[Excerpt from a dataset]
+ + + + + + +

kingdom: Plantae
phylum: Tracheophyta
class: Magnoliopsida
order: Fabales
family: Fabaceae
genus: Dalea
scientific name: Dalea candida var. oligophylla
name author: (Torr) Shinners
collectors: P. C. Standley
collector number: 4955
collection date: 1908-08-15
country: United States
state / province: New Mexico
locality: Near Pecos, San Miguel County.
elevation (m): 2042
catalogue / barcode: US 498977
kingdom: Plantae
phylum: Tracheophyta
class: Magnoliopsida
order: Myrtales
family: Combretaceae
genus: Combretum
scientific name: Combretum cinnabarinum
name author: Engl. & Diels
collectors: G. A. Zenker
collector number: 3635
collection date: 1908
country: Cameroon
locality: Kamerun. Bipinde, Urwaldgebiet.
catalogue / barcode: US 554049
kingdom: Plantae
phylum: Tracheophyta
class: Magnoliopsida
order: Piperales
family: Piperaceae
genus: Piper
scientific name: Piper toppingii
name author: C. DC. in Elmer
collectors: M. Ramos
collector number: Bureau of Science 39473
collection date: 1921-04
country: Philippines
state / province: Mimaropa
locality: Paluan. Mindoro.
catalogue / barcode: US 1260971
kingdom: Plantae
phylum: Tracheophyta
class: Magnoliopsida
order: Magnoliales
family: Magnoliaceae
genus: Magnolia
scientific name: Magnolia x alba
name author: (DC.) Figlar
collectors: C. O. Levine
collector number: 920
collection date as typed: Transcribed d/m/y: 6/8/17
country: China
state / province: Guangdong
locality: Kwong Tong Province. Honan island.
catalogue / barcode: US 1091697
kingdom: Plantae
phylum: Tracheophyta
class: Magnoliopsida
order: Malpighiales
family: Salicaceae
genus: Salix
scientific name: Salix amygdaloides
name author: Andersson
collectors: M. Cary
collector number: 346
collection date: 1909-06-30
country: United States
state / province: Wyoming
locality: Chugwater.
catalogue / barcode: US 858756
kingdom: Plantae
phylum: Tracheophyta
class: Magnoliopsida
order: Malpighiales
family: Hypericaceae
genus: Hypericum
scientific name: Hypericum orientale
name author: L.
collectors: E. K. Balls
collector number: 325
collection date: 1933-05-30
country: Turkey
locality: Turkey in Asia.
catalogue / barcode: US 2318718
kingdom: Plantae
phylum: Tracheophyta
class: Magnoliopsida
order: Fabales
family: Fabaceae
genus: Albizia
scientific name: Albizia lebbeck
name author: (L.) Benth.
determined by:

+ + + + + + +

GOAL:
Can you copy every one of the lines above word for word, without changing anything?

THE ANSWER:
kingdom: Plantae
phylum: Tracheophyta
class: Magnoliopsida
order: Fabales
family: Fabaceae
genus: Dalea
scientific name: Dalea candida var. oligophylla
name author: (Torr) Shinners
collectors: P. C. Standley
collector number: 4955
collection date: 1908-08-15
country: United States
state / province: New Mexico
locality: Near Pecos, San Miguel County.
elevation (m): 2042
catalogue / barcode: US 498977
kingdom: Plantae
phylum: Tracheophyta
class: Magnoliopsida
order: Myrtales
family: Combretaceae
genus: Combretum
scientific name: Combretum cinnabarinum
name author: Engl. & Diels
collectors: G. A. Zenker
collector number: 3635
collection date: 1908
country: Cameroon
locality: Kamerun. Bipinde, Urwaldgebiet.
catalogue / barcode: US 554049
kingdom: Plantae
phylum: Tracheophyta
class: Magnoliopsida
order: Piperales
family: Piperaceae
genus: Piper
scientific name: Piper toppingii
name author: C. DC. in Elmer
collectors: M. Ramos
collector number: Bureau of Science 39473
collection date: 1921-04
country: Philippines
state / province: Mimaropa
locality: Paluan. Mindoro.
catalogue / barcode: US 1260971
kingdom: Plantae
phylum: Tracheophyta
class: Magnoliopsida
order: Magnoliales
family: Magnoliaceae
genus: Magnolia
scientific name: Magnolia x alba
name author: (DC.) Figlar
collectors: C. O. Levine
collector number: 920
collection date as typed: Transcribed d/m/y: 6/8/17
country: China
state / province: Guangdong
locality: Kwong Tong Province. Honan island.
catalogue / barcode: US 1091697
kingdom: Plantae
phylum: Tracheophyta
class: Magnoliopsida
order: Malpighiales
family: Salicaceae
genus: Salix
scientific name: Salix amygdaloides
name author: Andersson
collectors: M. Cary
collector number: 346
collection date: 1909-06-30
country: United States
state / province: Wyoming
locality: Chugwater.
catalogue / barcode: US 858756
kingdom: Plantae
phylum: Tracheophyta
class: Magnoliopsida
order: Malpighiales
family: Hypericaceae
genus: Hypericum
scientific name: Hypericum orientale
name author: L.
collectors: E. K. Balls
collector number: 325
collection date: 1933-05-30
country: Turkey
locality: Turkey in Asia.
catalogue / barcode: US 2318718
kingdom: Plantae
phylum: Tracheophyta
class: Magnoliopsida
order: Fabales
family: Fabaceae
genus: Albizia
scientific name: Albizia lebbeck
name author: (L.) Benth.
determined by:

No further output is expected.